**WORK TASK**
Which lines of the data include the string "paspel"? List them all.

[Transcribed page contents]
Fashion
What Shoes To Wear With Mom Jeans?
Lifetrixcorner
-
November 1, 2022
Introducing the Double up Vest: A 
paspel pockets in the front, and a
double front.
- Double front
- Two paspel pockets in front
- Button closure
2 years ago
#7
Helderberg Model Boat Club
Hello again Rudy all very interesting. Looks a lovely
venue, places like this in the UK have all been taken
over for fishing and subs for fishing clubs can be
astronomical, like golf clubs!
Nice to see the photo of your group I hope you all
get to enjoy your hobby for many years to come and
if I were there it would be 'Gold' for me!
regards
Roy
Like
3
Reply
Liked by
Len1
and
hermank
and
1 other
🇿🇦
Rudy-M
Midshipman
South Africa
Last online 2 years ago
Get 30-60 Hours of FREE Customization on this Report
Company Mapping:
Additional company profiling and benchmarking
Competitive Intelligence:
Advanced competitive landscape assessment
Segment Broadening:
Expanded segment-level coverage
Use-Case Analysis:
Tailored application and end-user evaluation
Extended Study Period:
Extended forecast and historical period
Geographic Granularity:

* * *

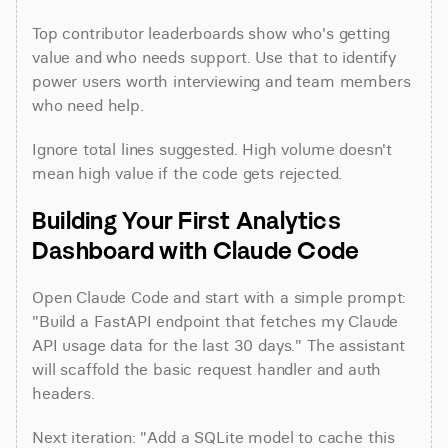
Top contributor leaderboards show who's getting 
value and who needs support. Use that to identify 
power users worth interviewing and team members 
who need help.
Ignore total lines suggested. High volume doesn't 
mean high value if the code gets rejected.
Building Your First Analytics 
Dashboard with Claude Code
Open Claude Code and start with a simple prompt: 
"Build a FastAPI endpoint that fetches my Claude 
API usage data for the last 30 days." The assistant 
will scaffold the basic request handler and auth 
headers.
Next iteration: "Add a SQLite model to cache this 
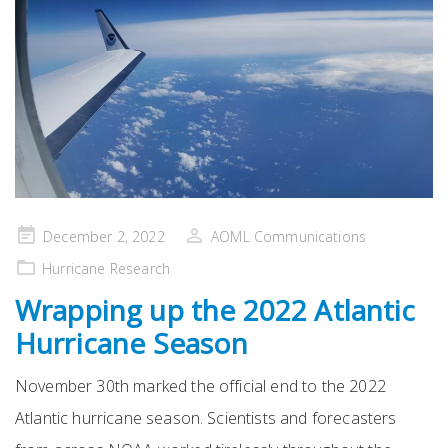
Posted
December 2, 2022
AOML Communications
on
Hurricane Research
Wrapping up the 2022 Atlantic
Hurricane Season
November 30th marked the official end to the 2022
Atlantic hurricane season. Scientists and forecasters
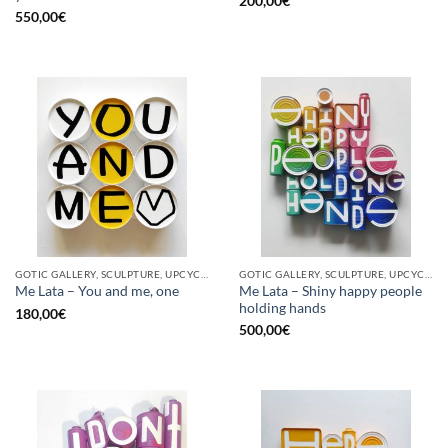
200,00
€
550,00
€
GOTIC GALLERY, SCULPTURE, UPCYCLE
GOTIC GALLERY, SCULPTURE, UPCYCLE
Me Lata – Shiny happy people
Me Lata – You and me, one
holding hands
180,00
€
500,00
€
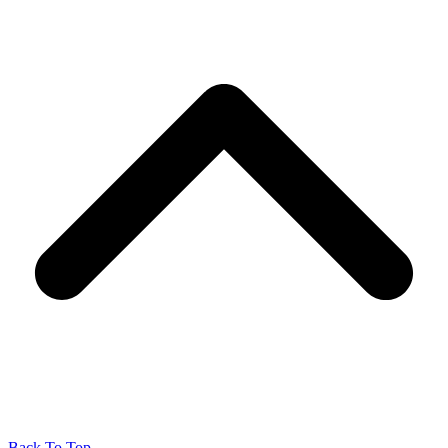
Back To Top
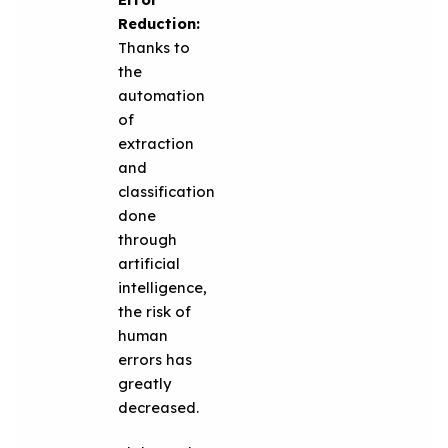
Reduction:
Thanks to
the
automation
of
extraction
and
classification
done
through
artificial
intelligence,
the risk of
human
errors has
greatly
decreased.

**TASK SOLUTION**
paspel pockets in the front, and a
- Two paspel pockets in front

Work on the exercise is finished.